+++ Information shown +++

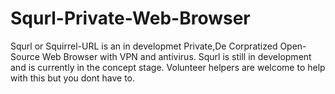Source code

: # Squrl-Private-Web-Browser
Squrl or Squirrel-URL is an in developmet Private,De Corpratized Open-Source Web Browser with VPN and antivirus. Squrl is still in development and is currently in the concept stage. Volunteer helpers are welcome to help with this but you dont have to.

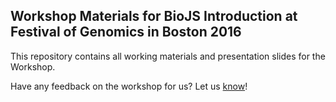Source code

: ## Workshop Materials for BioJS Introduction at Festival of Genomics in Boston 2016

This repository contains all working materials and presentation slides for the Workshop. 

Have any feedback on the workshop for us? Let us [know](http://goo.gl/forms/zc2UQHEHXU1ruILH3)!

+++

Nothing but the lines from the line containing "Squrl or Squirrel-URL" through the last line of the records above is to be extracted, exactly and with no pictures.

Squrl or Squirrel-URL is an in developmet Private,De Corpratized Open-Source Web Browser with VPN and antivirus. Squrl is still in development and is currently in the concept stage. Volunteer helpers are welcome to help with this but you dont have to.

Source code

: ## Workshop Materials for BioJS Introduction at Festival of Genomics in Boston 2016

This repository contains all working materials and presentation slides for the Workshop. 

Have any feedback on the workshop for us? Let us [know](http://goo.gl/forms/zc2UQHEHXU1ruILH3)!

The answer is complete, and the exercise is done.